IP as distributed data in the cloud

I previously wrote a post on reasoning DNS as a distributed database. In the same spirit, today, let's take a look at IP as distributed data (the Internet would be a distributed database in this analogy). This is inspired by a very interesting blog post from Cloudflare, https://blog.cloudflare.com/cloudflare-servers-dont-own-ips-anymore/, talking about how they save egress IP addresses.

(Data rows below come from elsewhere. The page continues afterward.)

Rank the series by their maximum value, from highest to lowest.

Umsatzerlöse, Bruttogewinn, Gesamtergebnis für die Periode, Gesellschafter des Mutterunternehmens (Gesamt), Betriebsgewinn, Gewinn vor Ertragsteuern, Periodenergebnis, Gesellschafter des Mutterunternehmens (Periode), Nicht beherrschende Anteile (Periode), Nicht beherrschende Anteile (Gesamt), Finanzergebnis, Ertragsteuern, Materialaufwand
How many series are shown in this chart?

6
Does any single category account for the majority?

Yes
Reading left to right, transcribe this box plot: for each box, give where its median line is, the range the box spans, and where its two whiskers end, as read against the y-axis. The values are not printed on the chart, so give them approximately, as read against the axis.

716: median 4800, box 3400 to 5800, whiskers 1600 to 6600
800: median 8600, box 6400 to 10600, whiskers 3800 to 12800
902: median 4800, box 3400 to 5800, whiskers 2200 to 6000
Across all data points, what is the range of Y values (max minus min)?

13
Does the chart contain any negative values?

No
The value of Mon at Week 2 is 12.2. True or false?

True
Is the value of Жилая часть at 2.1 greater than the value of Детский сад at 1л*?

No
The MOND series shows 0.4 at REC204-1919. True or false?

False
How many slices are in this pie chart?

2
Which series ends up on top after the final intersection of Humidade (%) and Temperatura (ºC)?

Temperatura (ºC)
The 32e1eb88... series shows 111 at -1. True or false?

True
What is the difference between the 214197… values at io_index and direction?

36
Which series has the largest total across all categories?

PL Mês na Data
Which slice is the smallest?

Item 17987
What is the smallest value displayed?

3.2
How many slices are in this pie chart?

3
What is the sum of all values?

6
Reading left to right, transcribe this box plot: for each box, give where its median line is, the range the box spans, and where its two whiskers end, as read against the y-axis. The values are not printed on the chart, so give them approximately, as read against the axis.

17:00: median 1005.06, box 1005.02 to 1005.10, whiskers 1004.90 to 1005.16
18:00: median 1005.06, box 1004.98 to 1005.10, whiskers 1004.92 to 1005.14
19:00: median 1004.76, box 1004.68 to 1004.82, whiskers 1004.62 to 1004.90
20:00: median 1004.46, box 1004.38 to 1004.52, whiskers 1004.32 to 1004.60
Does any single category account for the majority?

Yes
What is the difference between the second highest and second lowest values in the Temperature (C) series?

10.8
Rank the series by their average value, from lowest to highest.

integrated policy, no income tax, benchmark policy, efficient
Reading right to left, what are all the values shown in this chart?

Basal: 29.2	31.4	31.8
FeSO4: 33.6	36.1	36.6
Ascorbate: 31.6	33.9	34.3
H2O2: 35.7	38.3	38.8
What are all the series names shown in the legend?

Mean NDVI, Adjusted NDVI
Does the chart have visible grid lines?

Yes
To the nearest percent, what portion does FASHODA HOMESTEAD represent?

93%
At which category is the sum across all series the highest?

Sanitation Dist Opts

IP addresses are just names. Most commonly, a single IP address is mapped to a single physical host. This name->host map is stored and distributed among a set of routers. Conceptually, every time one routes a datagram with destination address X, it's conceptually performing a database lookup for key X against this massive distributed database (what we call the Internet). This analogy is not perfect (and it doesn't have to be) as IP is for routing packets instead of storing/fetching values. However, at a certain angle, "sending a datagram to IP address X" is no different than "fetching key X from a distributed system" as both have to resolve where X is located at.

In most cases, an IP address is analogous to a single key in our database analogy, as both are mapped to a single entity (an IP address -> a single host, a key -> single database row). With Anycast, many hosts can announce the same IP address. This is analogous to a replicated database, with the same value for a given key replicated on multiple hosts. Anycast is similar to "reading" from a replicated database, as you can read from any replica. But how about "writes"? Usually, leaving paxos aside for a second, writes are done against a single database primary. The same applies to egress IP addresses as well. If a host is fetching data from the Internet, the reply must be routed to that specific host. Writes are often the bottleneck for a distributed database, as you can't easily replicate away the scaling problems. Cloudflare was facing a similar scaling problem for egress IP addresses as well.

One way to look at the problem described in the Cloudflare blog post is that it's fundamentally a scaling challenge. We need a unique egress IP address to make sure the reply is routed correctly. Assigning multiple unique IP address to each host (the motivation is described in the blog post) doesn't scale, as IPv4 addresses are expensive (and #tags * #servers is a large number).

If you have a database that's bottlenecked on write throughput, sharding the database is a very common solution (which comes with a set of challenges). Turns out the same sharding idea applies to IP as well. Once you shard a database, a table no longer lives on a single physical host anymore. Similarly, an egress IP can be sharded among a set of hosts, given we have a way to route the datagram to the correct place. Similar to distributing a table across a cluster of hosts, Cloudflare is distributing an IP across multiple hosts – that's how they saved egress IP addresses.

What we chose instead, is splitting an egress IP across servers by a port range.

This is essentially saying, "sharding an IP with port as sharding keys". In this way, an IP is no longer mapped to a single host, or a fixed set of hosts. It's stored in the cloud, abstracted away from the client/sender. Just like when you have a table in DynamoDB, it's not mapped to any physical hosts. It's distributed; everything is in the cloud. IP as well.